Un’estate per diventare grandi


Giorgia Rita Scardina

Istituto mario rapisardi - Licodia

Nome Scuola

Istituto mario rapisardi

Città Scuola

Licodia

C’è qualcosa in “Il corpo” che ti rimane incollato addosso anche quando chiudi il libro. Non per paura, non per suspense, ma per quella sensazione difficile da spiegare, come una nostalgia di qualcosa che non hai vissuto ma che senti di conoscere.

Stephen King lo ha scritto nel 1982, ma la storia è ambientata vent’anni prima, nel 1960. Quattro ragazzi – Gordie, Chris, Teddy e Vern – decidono di partire a piedi per cercare il cadavere di un loro coetaneo scomparso. Detta così sembra una trama da film horror o da romanzo d’avventura, ma in realtà è solo il punto di partenza per un viaggio molto più intimo, quello che ognuno fa, in un modo o nell’altro, quando smette di essere un bambino. Gordie è il narratore. Lo conosciamo sia a dodici anni che da adulto, quando ormai è uno scrittore affermato, ma con addosso ancora quella malinconia che si porta dietro chi ha perso qualcosa per strada. Non tanto una persona, quanto una parte di sé. Quello che più ho apprezzato di questo romanzo è che non cerca di stupire. Non ci sono colpi di scena, né finali a effetto. Tutto si gioca nei dettagli: uno sguardo, una frase sussurrata davanti a un fuoco acceso, il silenzio tra due battute. Chris, tra tutti, è il personaggio che mi ha lasciato il segno. È uno di quelli che il mondo etichetta subito: famiglia sbagliata, fratelli delinquenti, destino segnato. Ma lui no, lui è diverso. E lo dimostra nel modo in cui parla, nel modo in cui capisce Gordie, in quel suo continuo cercare un riscatto che nessuno gli vuole dare. La frase che dice a Gordie – “Hai qualcosa dentro di te, qualcosa di forte. E il mondo farà di tutto per spegnerlo” – mi ha colpita al punto che ho dovuto fermarmi a pensare. Perché è vero. E non vale solo per i personaggi dei libri. Lo stile di King qui è semplice, diretto, mai forzato. Non scrive per impressionare, ma per far sentire. È come se parlasse a bassa voce, ma ogni parola pesa. Il linguaggio è crudo, a volte sboccato, ma perfetto per rendere autentica l’età e l’epoca dei protagonisti. Sembra di camminare accanto a loro, di sentire il caldo, le zanzare, la paura. E soprattutto quel senso che tutto stia cambiando, anche se ancora non si sa bene come.

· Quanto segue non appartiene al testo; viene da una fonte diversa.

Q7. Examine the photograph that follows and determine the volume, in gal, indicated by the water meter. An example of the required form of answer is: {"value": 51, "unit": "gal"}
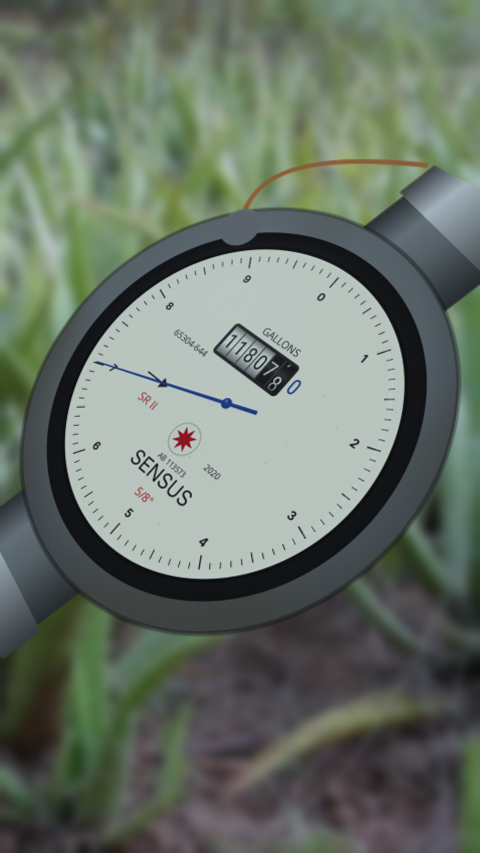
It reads {"value": 1180777.0, "unit": "gal"}
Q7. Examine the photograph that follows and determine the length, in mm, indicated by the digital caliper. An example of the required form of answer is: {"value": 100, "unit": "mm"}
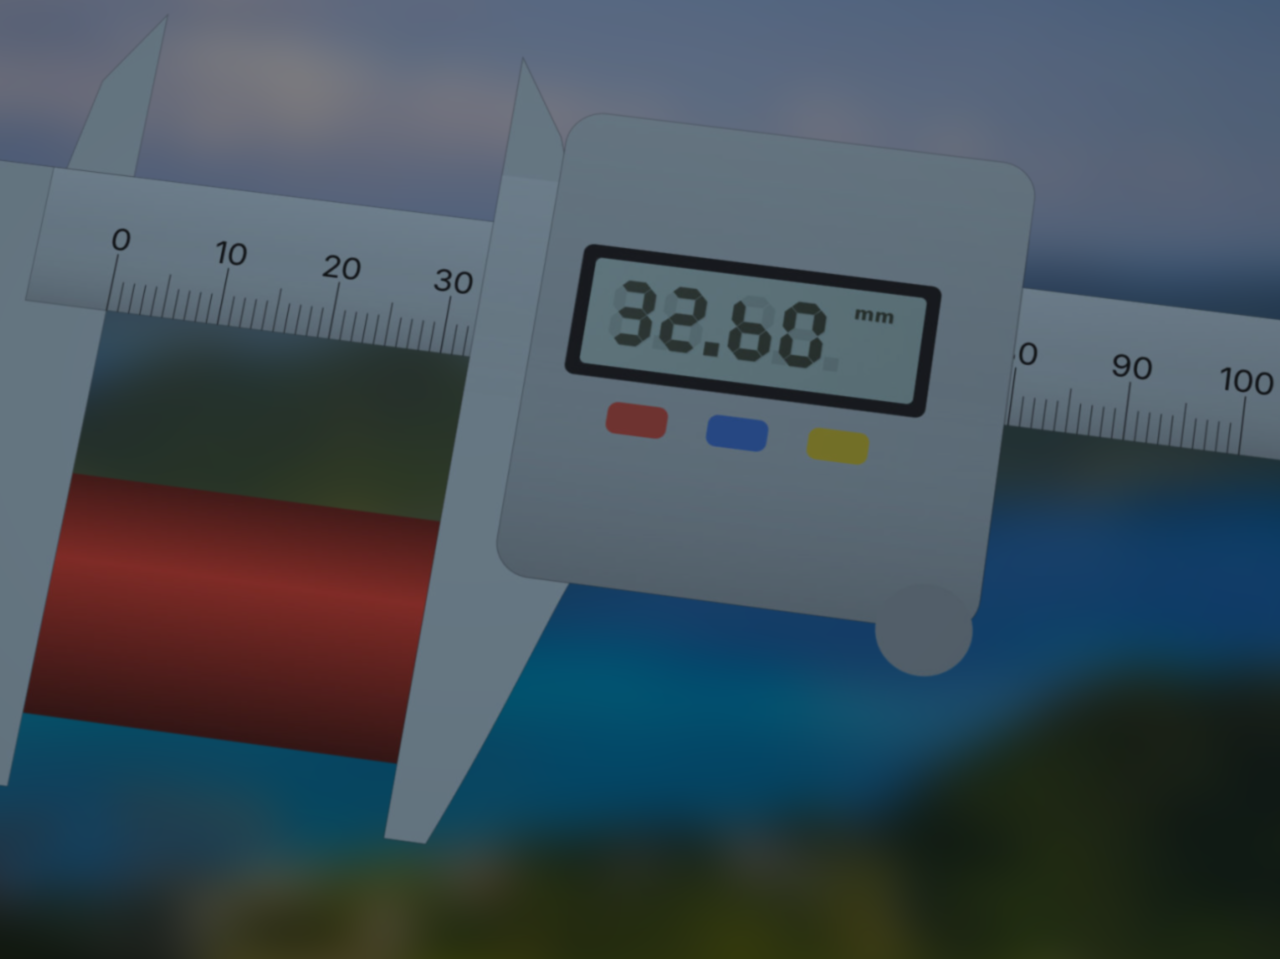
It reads {"value": 32.60, "unit": "mm"}
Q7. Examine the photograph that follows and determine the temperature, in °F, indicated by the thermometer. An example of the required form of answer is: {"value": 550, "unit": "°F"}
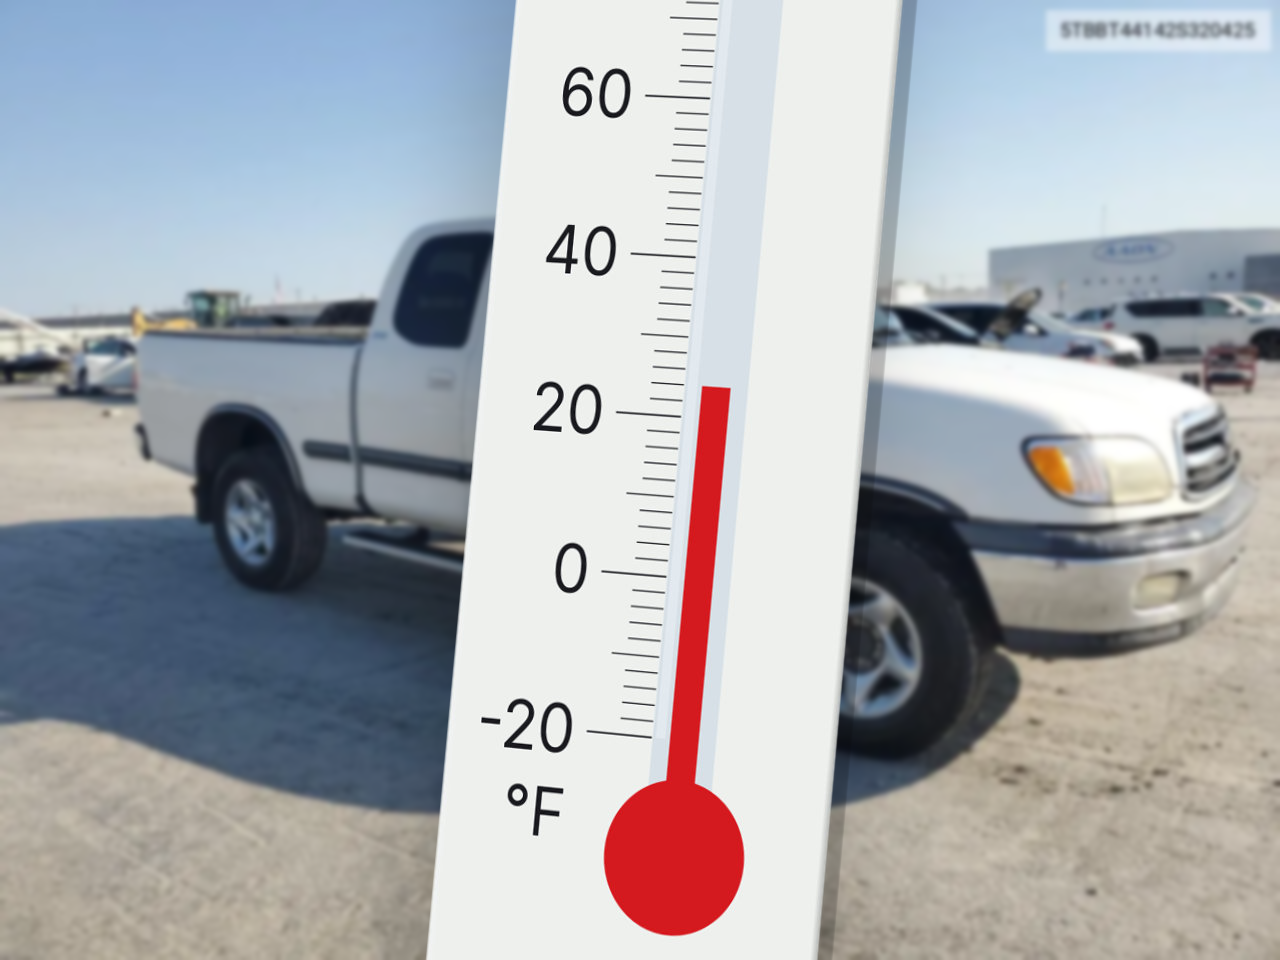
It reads {"value": 24, "unit": "°F"}
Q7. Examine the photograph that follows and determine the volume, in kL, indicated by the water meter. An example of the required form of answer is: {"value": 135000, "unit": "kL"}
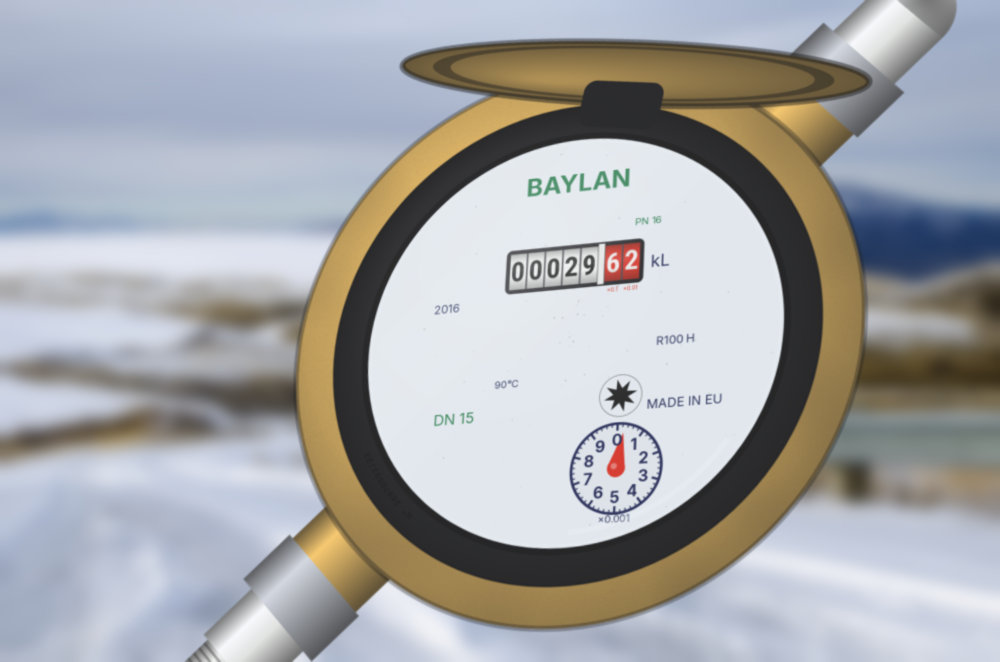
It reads {"value": 29.620, "unit": "kL"}
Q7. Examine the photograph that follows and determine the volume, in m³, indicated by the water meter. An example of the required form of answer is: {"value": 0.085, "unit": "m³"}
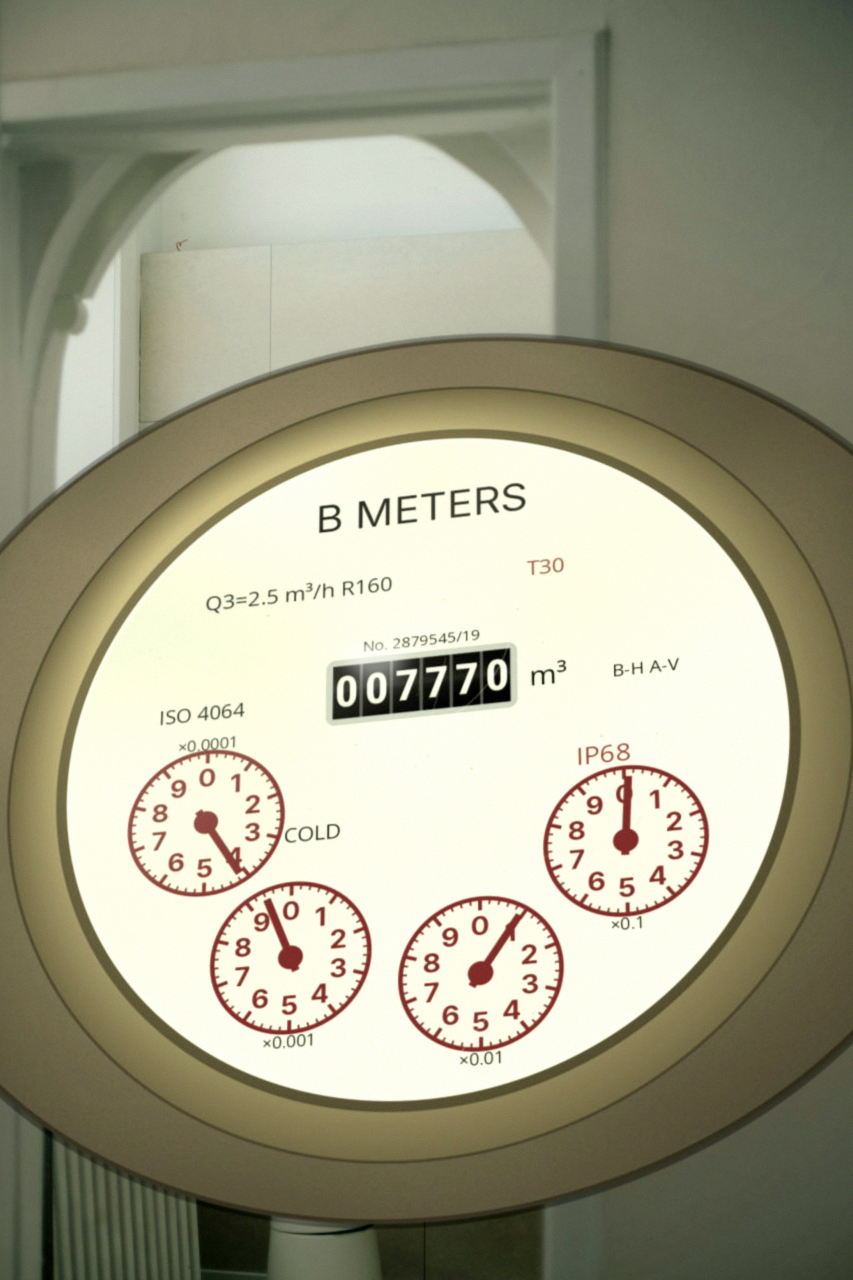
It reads {"value": 7770.0094, "unit": "m³"}
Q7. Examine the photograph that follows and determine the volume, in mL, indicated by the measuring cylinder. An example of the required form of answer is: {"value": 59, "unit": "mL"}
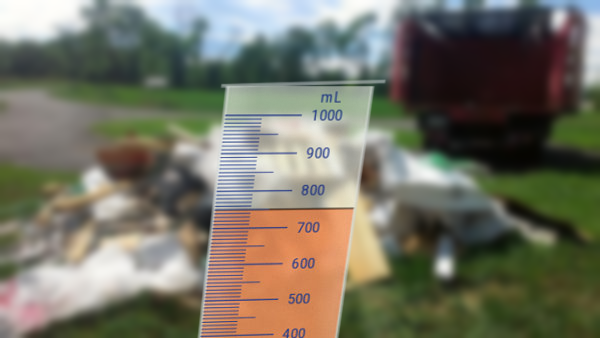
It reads {"value": 750, "unit": "mL"}
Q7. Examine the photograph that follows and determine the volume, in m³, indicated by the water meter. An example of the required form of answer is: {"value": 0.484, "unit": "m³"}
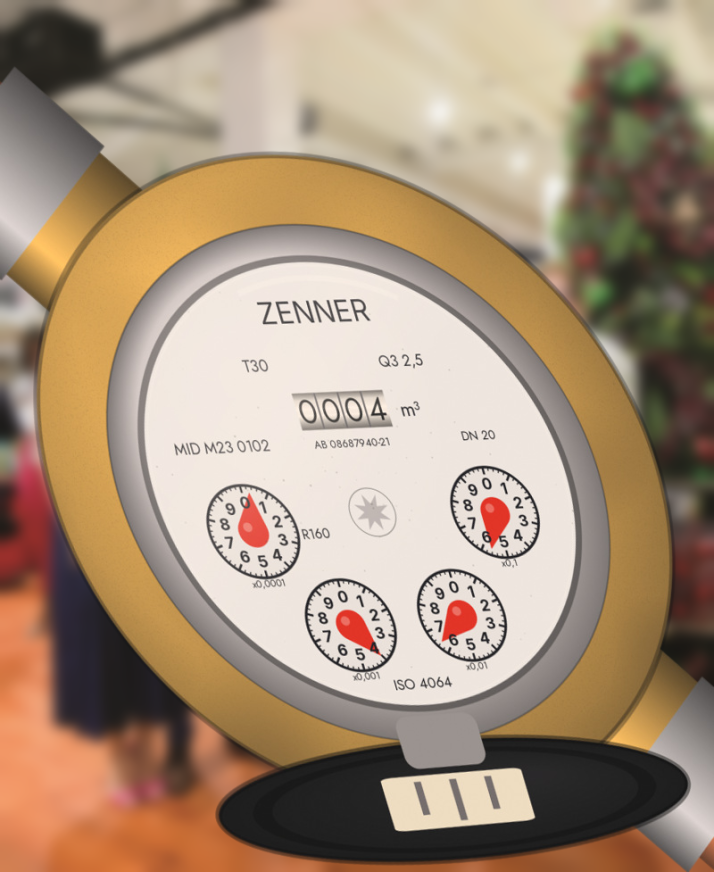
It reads {"value": 4.5640, "unit": "m³"}
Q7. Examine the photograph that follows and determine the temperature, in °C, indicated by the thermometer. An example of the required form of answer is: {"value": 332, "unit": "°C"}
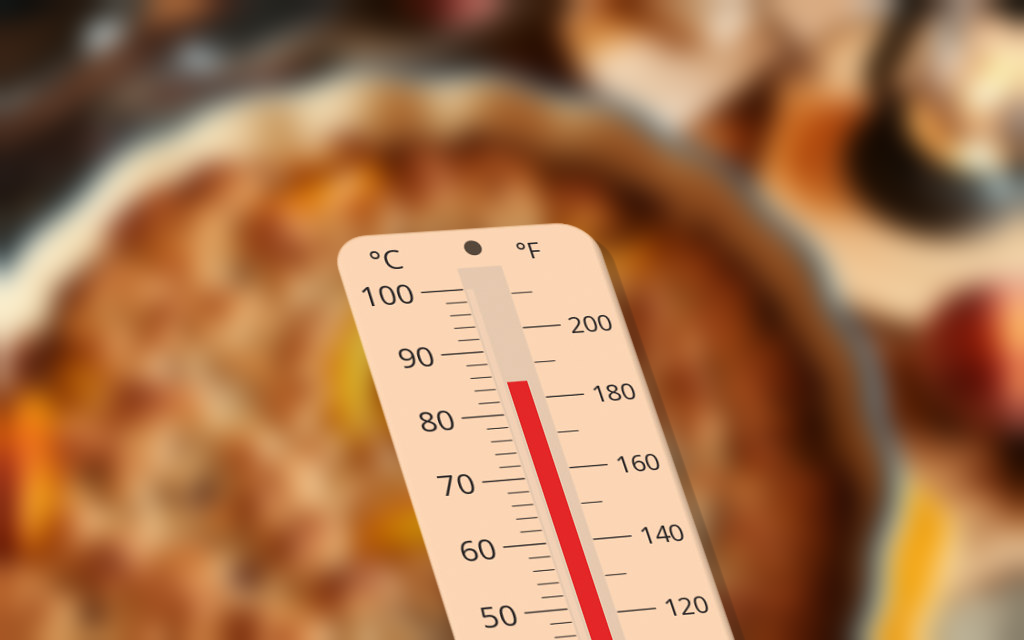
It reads {"value": 85, "unit": "°C"}
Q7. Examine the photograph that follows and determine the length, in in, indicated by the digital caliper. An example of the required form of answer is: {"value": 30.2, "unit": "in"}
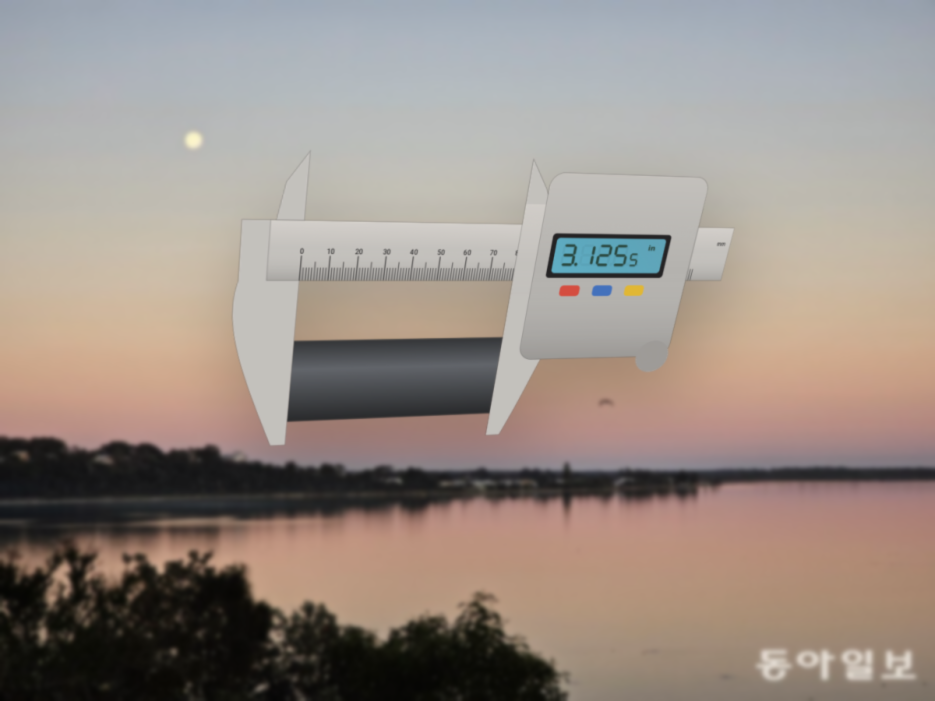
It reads {"value": 3.1255, "unit": "in"}
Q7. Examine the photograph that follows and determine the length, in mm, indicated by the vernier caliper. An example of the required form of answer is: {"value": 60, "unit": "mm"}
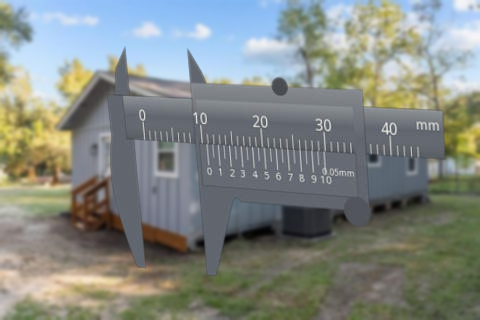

Una delle scene che più mi ha toccata è quella in cui Chris si apre davvero con Gordie. Nessun effetto speciale, nessun grande gesto. Solo due ragazzi che si raccontano a metà, perché dire tutto sarebbe troppo. In quel momento ho sentito qualcosa spezzarsi, in modo silenzioso ma definitivo. È lì che capisci che non torneranno più quelli di prima. E neanche tu, lettore, torni più lo stesso. “Andavamo a cercare un cadavere, ma trovammo molto di più.” È la frase che racchiude l’intero senso del romanzo. Il corpo che cercano non è solo quello di Ray Brower, è anche il loro: il corpo dell’infanzia che stanno lasciando andare, senza nemmeno accorgersene. E poi c’è quella frase che arriva alla fine e che ti stringe il cuore: “Non ho mai avuto amici come quelli che avevo a dodici anni. Dio, ma chi li ha?”: lì capisci che questo libro non parla solo di loro. Parla anche di te. Di me. Di tutti. Consiglio Il corpo a chiunque voglia leggere qualcosa che non sia solo una bella storia, ma un viaggio nella parte più fragile e vera di noi stessi.

È un romanzo che non urla, ma sussurra. E certe voci, si sa, fanno molto più rumore.